Production Expenses Forecast to Increase in 2021

Farm sector production expenses (including expenses associated with operator dwellings) are forecast to increase $8.6 billion (2.5 percent) in nominal terms to $353.7 billion in 2021. If this forecast is realized, production expenses would remain 18.9 percent below the record high of $436.1 billion in 2014 in inflation-adjusted terms.
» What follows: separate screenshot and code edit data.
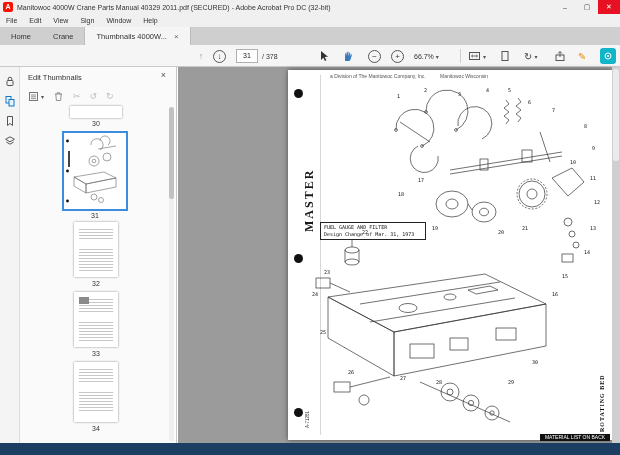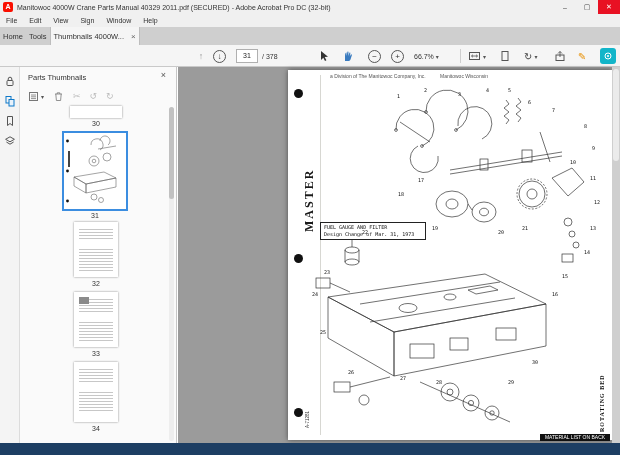--- a/index.html
+++ b/index.html
@@ -20,7 +20,7 @@
 
   
   .tabbar{position:absolute;top:27px;left:0;right:0;height:18px;background:#cfcfcf;display:flex;align-items:stretch;font-size:7.5px;color:#333}
-  .tab{display:flex;align-items:center;padding:0 3px}
+  .tab{display:flex;align-items:center;padding:0 11px}
   .tab.active{background:#f5f5f5;border-left:1px solid #bdbdbd;border-right:1px solid #bdbdbd}
   .tab-close{margin-left:7px;color:#666;font-size:8px}
 

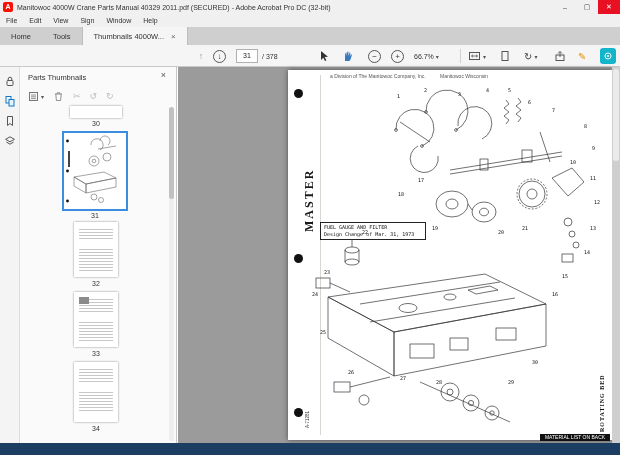--- a/index.html
+++ b/index.html
@@ -102,7 +102,7 @@
         <span>Home</span>
       </div>
     <div class="tab">
-        <span>Tools</span>
+        <span>Crane</span>
       </div>
     <div class="tab active">
       <span>Thumbnails 4000W...</span>

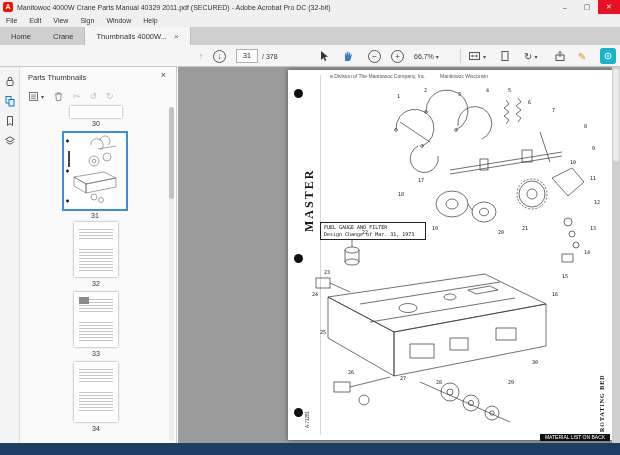--- a/index.html
+++ b/index.html
@@ -203,7 +203,7 @@
 
   <div class="panel">
     <div class="panel-header">
-      <span class="panel-title">Parts Thumbnails</span>
+      <span class="panel-title">Edit Thumbnails</span>
       <span class="panel-close">×</span>
     </div>
     <div class="panel-tools">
See data tables on production expenses

Fuel, Fertilizer, and Feed Among Costs Expected to Rise

  • Fuel and oil expenses are projected to increase $0.8 billion (7 percent) to $12.2 billion in nominal dollars.
  • Fertilizer-lime-soil conditioner expenses are expected to rise $1.4 billion (6 percent) to $25 billion.
  • Overall, cash labor expenses are forecast to go up $1.6 billion (4.6 percent) to $36.9 billion, mostly because of an increase of $1.5 billion (5.3 percent) in hired labor expenses.
  • Livestock and poultry expenses are forecast to increase $1 billion (3.6 percent) to $27.7 billion.
  • Feed expenses, the largest single expense category, are forecast to rise $1.9 billion (3.2 percent) to $62 billion in 2021.
  • Interest expenses are expected to increase $0.4 billion (2.6 percent) to $15.8 billion.
  • Pesticide expenses are forecast at $15.7 billion, a marginal increase from the 2020 forecast.

Rent and Seed Expenses Expected to Fall

  • Net rent to landlords (including landlord capital consumption) is expected to fall by $0.8 billion (4.4 percent) in 2021 to $17.4 billion; property taxes and fees are forecast to increase $0.2 billion (1.1 percent) to $15.3 billion.
  • Seed expenses are projected to fall $0.4 billion (1.9 percent) to $20.9 billion.